There may be growing pains and there may be some hiccups along the way, but the Panthers' aerial attack is getting off the ground early and may make this an even more complete football team than advertised.
Junior quarterback Dalton Sinquefield passed for 433 yards and four touchdowns in his first start for Smiths Station last Friday, putting up passing numbers that could rival any in the Bi-City.
He completed 24 of 33 passes and had scoring strikes of 59, 39, 11 and 9 yards.
According to a press release from the AHSAA, which named Sinquefield its prep spotlight for Week 1, it was just the 36th 400-yard passing game in AHSAA history and ranks 24th all-time. Only twice did a quarterback pass the 400-yard mark in 2013.
When new coach Jason Dukes, whose team hosts Dothan on Friday night, said before the season that he didn't think it was fair to assume the defense would carry the offense early in the season, this is what he was talking about.
"Everyone talks about how the defense is going to lead us, but I think we have something to prove too," Sinquefield said on Monday. "I think we want to prove that the offense is good too and we can lead the defense sometimes."
The offense returned just one starter from last season compared to seven on defense. The defense features a lot of talent, including four-star senior recruit Amonte Caban and South Alabama commit Nigel Lawrence.
The offense doesn't feature those recognizable, established names, but Friday's performance illustrated Dukes' point that this offense can and needs to be good enough to make Smiths Station a more complete football team.
There were mistakes, most notably the three first-half turnovers. Sinquefield tossed a pair of interceptions and there was one fumble running the ball. Dukes said Sinquefield's miscues were an error in judgment and an underthrow.
"Both correctable errors," he said. "All the mistakes that we made are things we can fix, so that's encouraging."
Despite the enormous production right off the bat, Dukes said he's not concerning himself with the on-field results. Channelling his inner Nick Saban, the coach said it was all about the process.

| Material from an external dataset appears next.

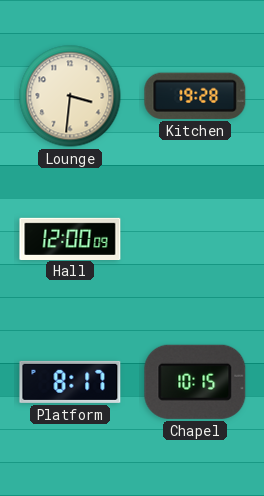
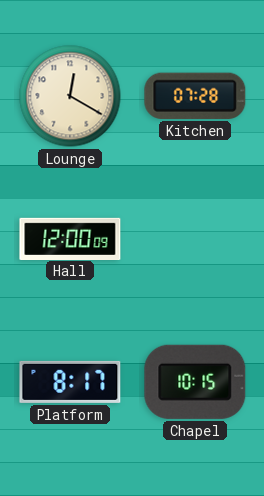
Lounge: 3:31 -> 12:20
Kitchen: 19:28 -> 07:28
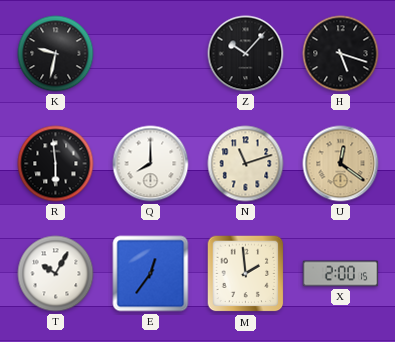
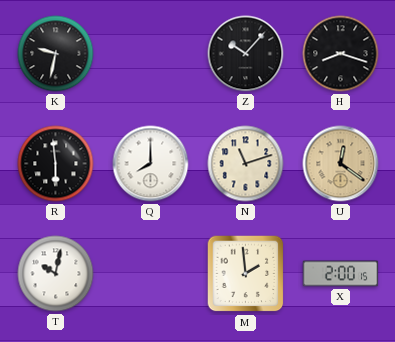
H: 5:18 -> 8:18
T: 10:05 -> 10:02
E: 12:36 -> none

"We were pleased with the effort we gave," he said. "Not always the result. But the key to being successful is to be more process-oriented than results-oriented. If you do that, the product will take care of itself."
Still, for those on the outside, Friday's offensive outburst is interesting.
Given the number of seniors the team lost from last year's team and the fact it is breaking in a new head coach after the departure of former coach Mark Rose, a bit of a return to Earth could have been expected.
With a defense as talented as the Panthers and an offense that is showing its explosiveness, though, the outlook may have shifted immediately.
"We're still learning and adding more," Sinquefield said. "Once we settle in, I think we can be really good."